=== PROVIDED ENTRIES ===

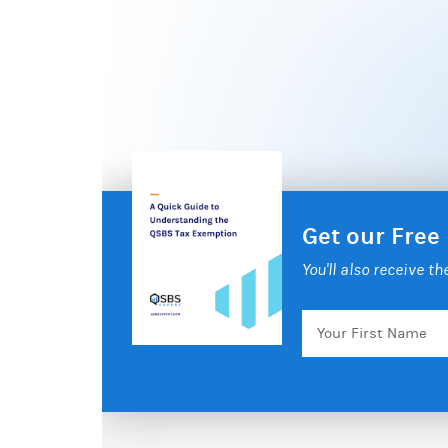
Get our Free
You'll also receive t
Your
First
Name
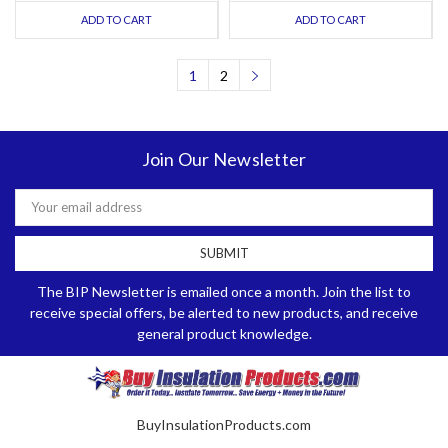
ADD TO CART
ADD TO CART
1
2
Join Our Newsletter
Email
Address
The BIP Newsletter is emailed once a month. Join the list to
receive special offers, be alerted to new products, and receive
general product knowledge.
BuyInsulationProducts.com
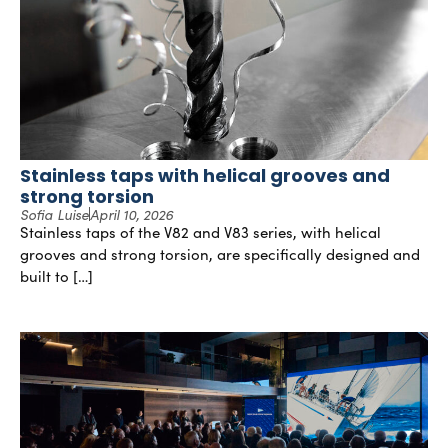
Stainless taps with helical grooves and
strong torsion
Sofia Luise
April 10, 2026
Stainless taps of the V82 and V83 series, with helical
grooves and strong torsion, are specifically designed and
built to […]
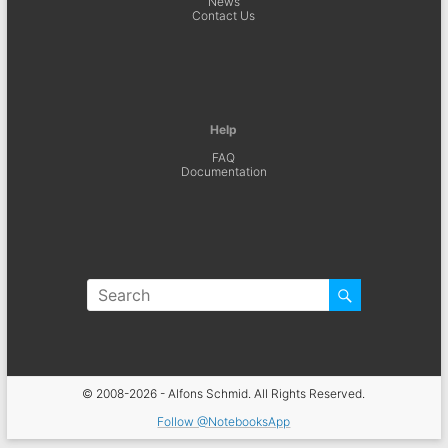
News
Contact Us
Help
FAQ
Documentation
© 2008-2026 - Alfons Schmid. All Rights Reserved.
Follow @NotebooksApp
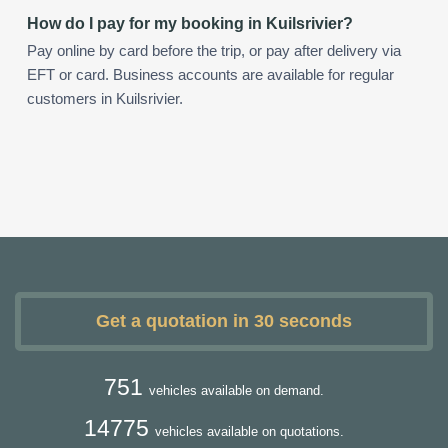
How do I pay for my booking in Kuilsrivier?
Pay online by card before the trip, or pay after delivery via
EFT or card. Business accounts are available for regular
customers in Kuilsrivier.
Get a quotation in 30 seconds
751
vehicles available on demand.
14775
vehicles available on quotations.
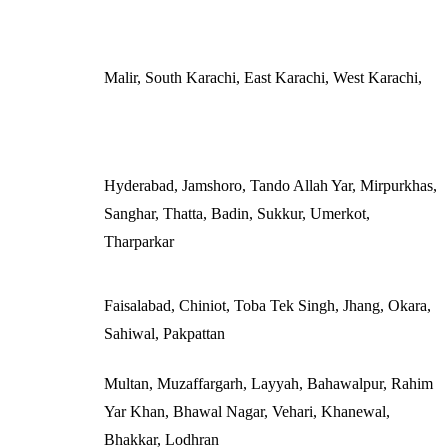
Malir, South Karachi, East Karachi, West Karachi,
Hyderabad, Jamshoro, Tando Allah Yar, Mirpurkhas,
Sanghar, Thatta, Badin, Sukkur, Umerkot,
Tharparkar
Faisalabad, Chiniot, Toba Tek Singh, Jhang, Okara,
Sahiwal, Pakpattan
Multan, Muzaffargarh, Layyah, Bahawalpur, Rahim
Yar Khan, Bhawal Nagar, Vehari, Khanewal,
Bhakkar, Lodhran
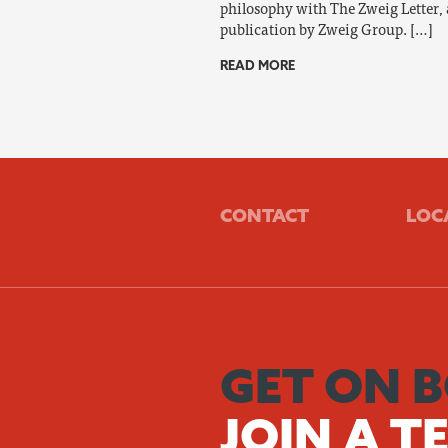
philosophy with The Zweig Letter, 
publication by Zweig Group. […]
READ MORE
CONTACT
LOC
GET ON 
JOIN A T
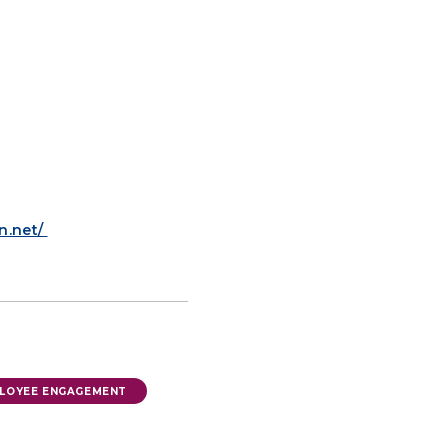
n.net/
LOYEE ENGAGEMENT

===

## EXERCISE BRIEF:
Give back exactly the lines from the first line of the data through the line with "Pay online by", pictures excluded.

## RESULT FOR THIS EXERCISE:
Get our Free
You'll also receive t
Your
First
Name
ADD TO CART
ADD TO CART
1
2
Join Our Newsletter
Email
Address
The BIP Newsletter is emailed once a month. Join the list to
receive special offers, be alerted to new products, and receive
general product knowledge.
BuyInsulationProducts.com
Stainless taps with helical grooves and
strong torsion
Sofia Luise
April 10, 2026
Stainless taps of the V82 and V83 series, with helical
grooves and strong torsion, are specifically designed and
built to […]
News
Contact Us
Help
FAQ
Documentation
© 2008-2026 - Alfons Schmid. All Rights Reserved.
Follow @NotebooksApp
How do I pay for my booking in Kuilsrivier?
Pay online by card before the trip, or pay after delivery via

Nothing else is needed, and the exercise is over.